### TASK OBJECTIVE
Repeat the text read from the pages in all of the material, substituting "berry" for each "fruit" and leaving everything else unchanged. Leave the pictures out of your answer.
+++
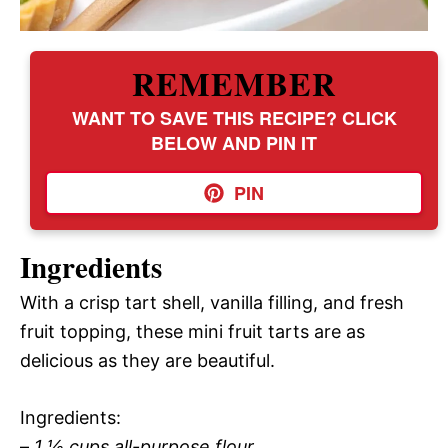
REMEMBER
WANT TO SAVE THIS RECIPE? CLICK
BELOW AND PIN IT
PIN
Ingredients
With a crisp tart shell, vanilla filling, and fresh
fruit topping, these mini fruit tarts are as
delicious as they are beautiful.
Ingredients:
–
1 ½ cups all-purpose flour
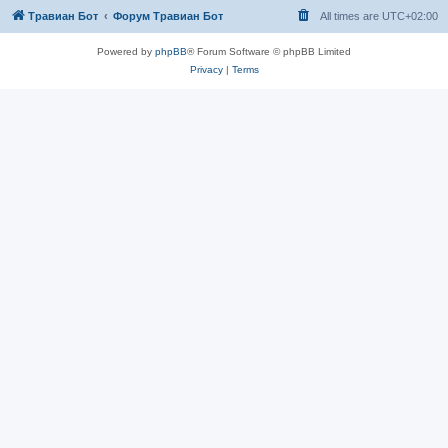
Травиан Бот
Форум Травиан Бот
All times are
UTC+02:00
Powered by
phpBB
® Forum Software © phpBB Limited
Privacy
|
Terms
+++
### WRITTEN ANSWER
REMEMBER
WANT TO SAVE THIS RECIPE? CLICK
BELOW AND PIN IT
PIN
Ingredients
With a crisp tart shell, vanilla filling, and fresh
berry topping, these mini berry tarts are as
delicious as they are beautiful.
Ingredients:
–
1 ½ cups all-purpose flour
Травиан Бот
Форум Травиан Бот
All times are
UTC+02:00
Powered by
phpBB
® Forum Software © phpBB Limited
Privacy
|
Terms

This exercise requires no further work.